Although our tendon construct is more successful at regenerating the enthesis than current suture techniques, the excessively high strains at the site of repair may limit repair outcomes. High tensile loads, especially in chronically retracted tendons, can lead to elongation of the tendon, reducing overall muscle length and compromising shoulder function. Though the length of tendon after repair was not evaluated in this study, gross morphological changes of the supraspinatus tendon and muscle were not observed. Nonetheless, the primary benefit of our construct may be its initial compliance and the ability to remodel its structural properties over time to match the mechanical properties that are necessary to stabilize and functionalize the shoulder. In addition, initial load sharing at the repair site utilizing our construct as a biological in-lay in conjunction with suture repair may enhance repair outcomes.
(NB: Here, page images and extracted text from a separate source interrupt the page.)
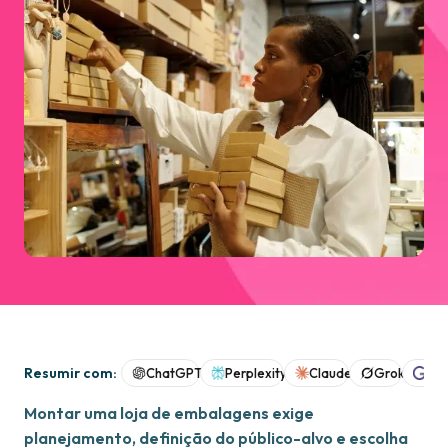
Resumir com:
ChatGPT
Perplexity
Claude
Grok
Goo
Montar uma loja de embalagens exige
planejamento, definição do público-alvo e escolha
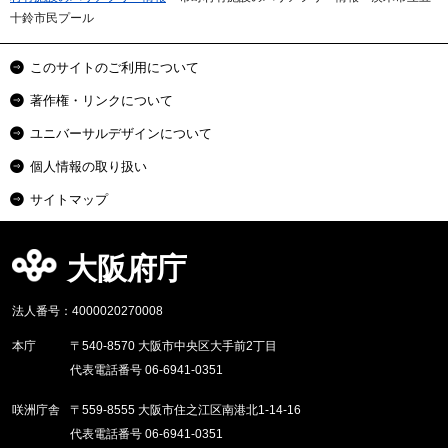
十鈴市民プール
このサイトのご利用について
著作権・リンクについて
ユニバーサルデザインについて
個人情報の取り扱い
サイトマップ
大阪府庁
法人番号：4000020270008
本庁
〒540-8570 大阪市中央区大手前2丁目
代表電話番号 06-6941-0351
咲洲庁舎
〒559-8555 大阪市住之江区南港北1-14-16
代表電話番号 06-6941-0351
There were several limitations to this study. Mechanical testing evaluated stiffness and load to failure of a single test. Cyclic loading, a more biologically representative measure, was not performed. Furthermore, material properties utilizing tissue-level strains of the repaired tissue were not evaluated due to technical difficulties and may explain the lack of significant differences in mechanics, despite histological differences in tissue composition and location of failure. Assessment of the material properties of the regenerated tissue (i.e., moduli) utilizing tissue-level strains, rather than only geometric properties (stiffness and load at failure) of the tissue, may better evaluate the quality of the regenerated tissue independent of size. Thus, the creation of a chronic supraspinatus injury in the rat may not fully represent the human condition. Healing in the rodent model is relatively robust and may not simulate the difficulties in healing and the structural failure after the repair of full-thickness tears observed in human patients. In addition, as this study focused specifically on enthesis regeneration, important components of RC injury specific to the tendon mid-substance and muscle such as muscle atrophy, fatty infiltration, quality of tendon, etc. were not evaluated.
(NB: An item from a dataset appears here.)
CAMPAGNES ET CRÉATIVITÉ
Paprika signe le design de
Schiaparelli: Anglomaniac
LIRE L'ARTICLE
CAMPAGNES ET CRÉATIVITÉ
In conclusion, the repair of acute full-thickness supraspinatus injuries in a rat model with engineered tendon constructs resulted in the regeneration of a more native-like enthesis but was not significantly different biomechanically compared with suture techniques. The utilization of our scaffold-less tendon construct for repair of chronic RC injuries was found to reduce scar formation and increase the area of fibrocartilage formation at the enthesis compared with suture repairs. Further investigation is needed to optimize the ideal tissue properties and surgical techniques for encouraging maximum enthesis regeneration in vivo.